— Document —
** BEGIN **

On October 24, 2018, the Company entered into a Securities Exchange Agreement (the “Securities Exchange Agreement”) with NJ Battery Energy Storage Project 1, LLC, its Members, and various securities holders of the Company, under which the Company purchased approximately 80% of the LLC Membership Interest of NJ Battery Energy Storage Project 1, LLC in exchange for the issuance of 100,000 Shares of newly issued Series C Convertible Preferred Stock.

 

Each share of Series C Preferred Stock shall be convertible into 40,000 shares of Common Stock ("Conversion Ratio"), at the option of a Holder, at any time and from time to time, from and after the issuance of the Series C Preferred Stock; provided that, for a period of twenty for (24) months from the Issuance Date, if the Company issues shares of common stock (or securities, including any derivative securities, containing the right to purchase, exercise or convert into shares of common stock) (the "Dilution Shares") such that the outstanding number of shares of common stock on a fully diluted basis shall be greater than five billion (5,000,000,000) shares (inclusive of conversions of Series C Preferred Stock at the Conversion Ratio immediately above), then the Conversion Ratio for the Series C Preferred Stock then outstanding and unconverted as of the date the Dilution Shares are issued shall be adjusted to equal the Conversion Ratio multiplied by a fraction, the numerator of which shall be the number of shares outstanding on a fully diluted basis after the issuance of the Dilution Shares, and the denominator shall be five billion (5,000,000,000). Example: Company issues securities representing 1,000,000,000 Dilution Shares, then the Conversion Ratio shall equal [40,000 x 6BB/5BB (or 1.2) = 48,000]. A Holder shall effect a conversion by surrendering to the Company the original certificate or certificates representing the shares of Series C Preferred Stock to be converted to the Company, together with a completed form of conversion notice attached hereto as Exhibit B (the "Conversion Notice"). Each Conversion Notice shall specify the number of shares of Series C Preferred Stock to be converted, the date on which such conversion is to be effected, which date may not be prior to the date the Holder delivers such Conversion Notice (the "Conversion Date"), and the Conversion Price determined as specified in Section 5(c) hereof. If no Conversion Date is specified in a Conversion Notice, the Conversion Date shall be the date that the Conversion Notice is delivered pursuant to this Section 5(a). Subject to Section 5(b) hereof, each Conversion Notice, once given, shall be irrevocable.

** END **

— Dataset content —
** BEGIN **

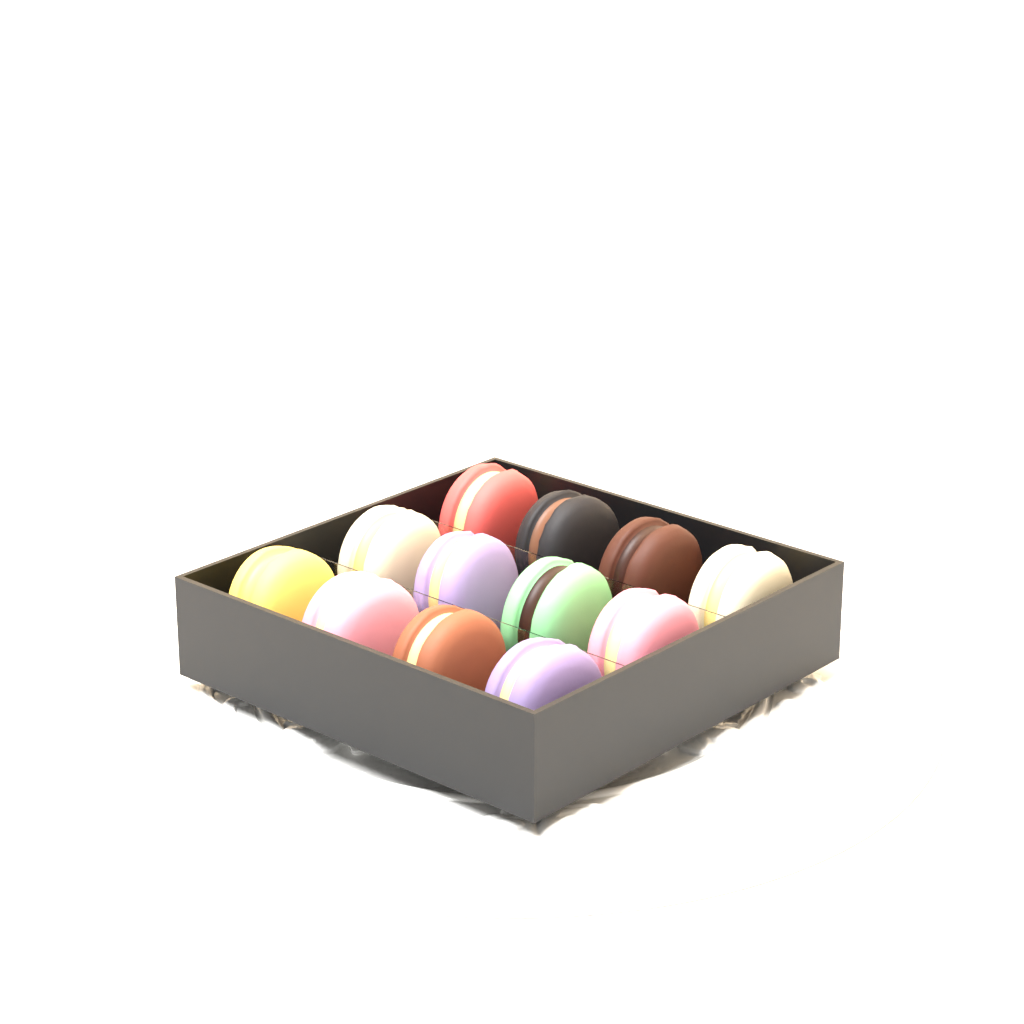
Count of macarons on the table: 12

** END **
** BEGIN **

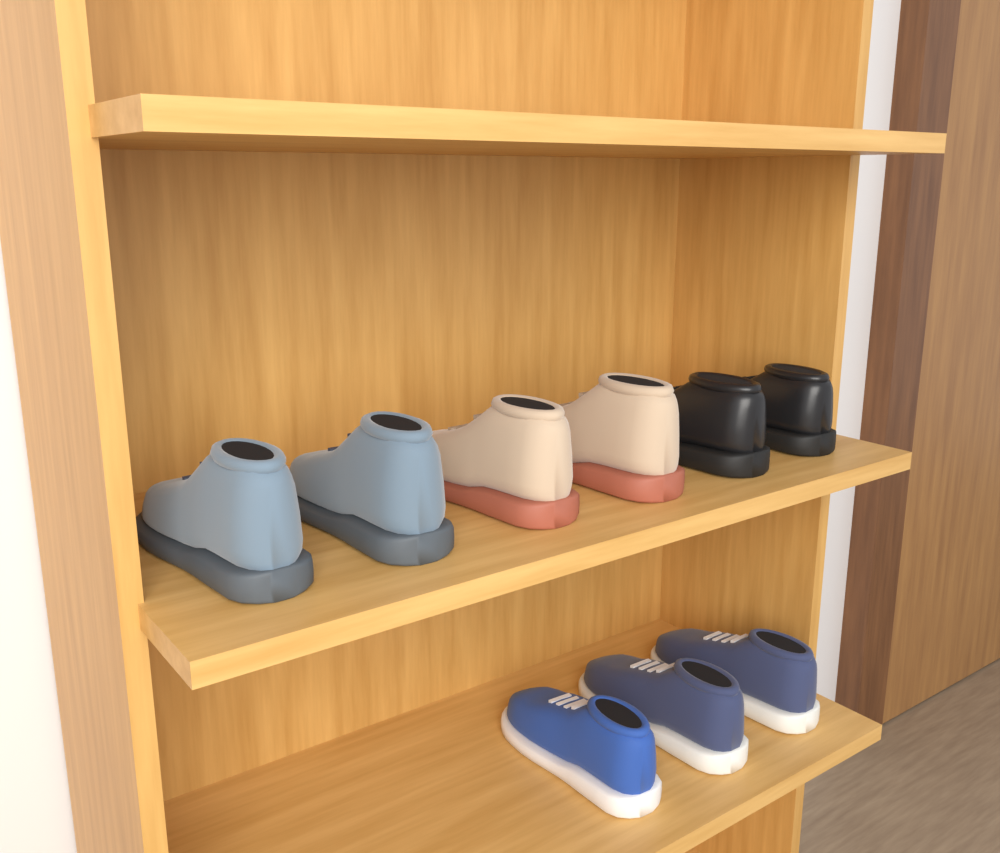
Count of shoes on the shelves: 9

** END **

— What the exercise asks —
According to the text on the Series C Preferred Stock, how many shares of Common Stock is each share of Series C Preferred Stock convertible into?

— Written solution —
40,000 shares of Common Stock.